* [EXERCISE INSTRUCTIONS]:
Please copy exactly the line that contains "высказалась в адрес" and every line after it through the end of the records, leaving the pictures out.

*** EXERCISE MATERIAL ***

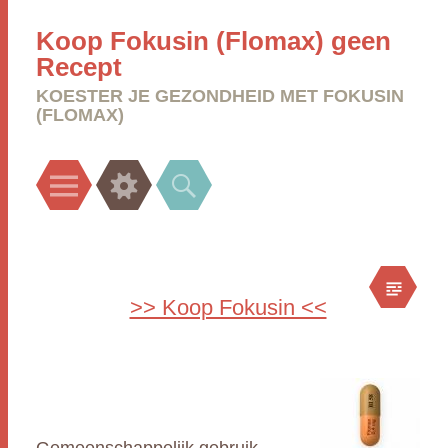
Koop Fokusin (Flomax) geen
Recept
KOESTER JE GEZONDHEID MET FOKUSIN
(FLOMAX)
Menu
Widgets
Search
>> Koop Fokusin <<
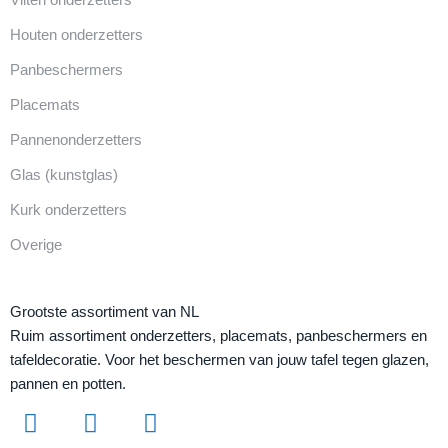
Houten onderzetters
Panbeschermers
Placemats
Pannenonderzetters
Glas (kunstglas)
Kurk onderzetters
Overige
Grootste assortiment van NL
Ruim assortiment onderzetters, placemats, panbeschermers en
tafeldecoratie. Voor het beschermen van jouw tafel tegen glazen,
pannen en potten.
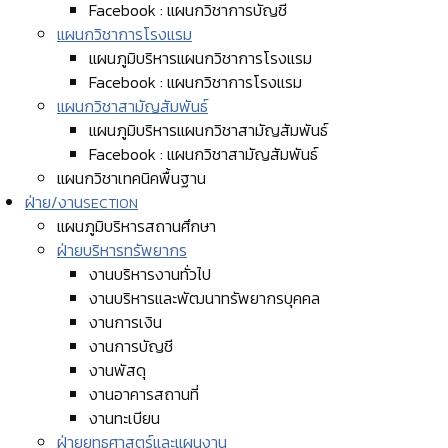
Facebook : แผนกวิชาการบัญชี
แผนกวิชาการโรงแรม
แผนภูมิบริหารแผนกวิชาการโรงแรม
Facebook : แผนกวิชาการโรงแรม
แผนกวิชาสามัญสัมพันธ์
แผนภูมิบริหารแผนกวิชาสามัญสัมพันธ์
Facebook : แผนกวิชาสามัญสัมพันธ์
แผนกวิชาเทคนิคพื้นฐาน
ฝ่าย/งาน
SECTION
แผนภูมิบริหารสถานศึกษา
ฝ่ายบริหารทรัพยากร
งานบริหารงานทั่วไป
งานบริหารและพัฒนาทรัพยากรบุคคล
งานการเงิน
งานการบัญชี
งานพัสดุ
งานอาคารสถานที่
งานทะเบียน
ฝ่ายยุทธศาสตร์และแผนงาน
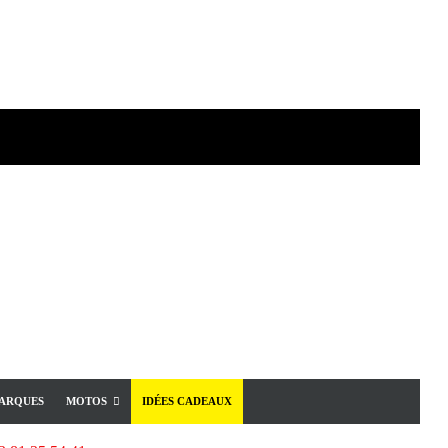
ARQUES
MOTOS
IDÉES CADEAUX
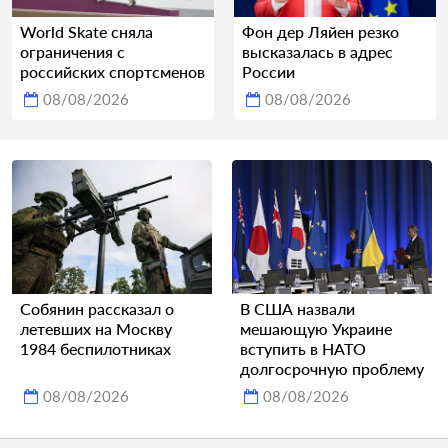
World Skate сняла
Фон дер Ляйен резко
ограничения с
высказалась в адрес
российских спортсменов
России
08/08/2026
08/08/2026
Собянин рассказал о
В США назвали
летевших на Москву
мешающую Украине
1984 беспилотниках
вступить в НАТО
долгосрочную проблему
08/08/2026
08/08/2026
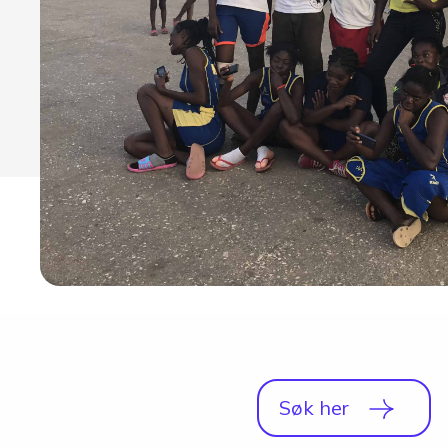
Studio
Radio, TV og Innholdsproduksjon
Sportsjournalistikk og idrett
Halvårskurs
Tilrettelagt linje
Foto og Japan
Søk her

***

* [EXERCISE RESULT]:
высказалась в адрес
российских спортсменов
России
08/08/2026
08/08/2026
Собянин рассказал о
В США назвали
летевших на Москву
мешающую Украине
1984 беспилотниках
вступить в НАТО
долгосрочную проблему
08/08/2026
08/08/2026
Studio
Radio, TV og Innholdsproduksjon
Sportsjournalistikk og idrett
Halvårskurs
Tilrettelagt linje
Foto og Japan
Søk her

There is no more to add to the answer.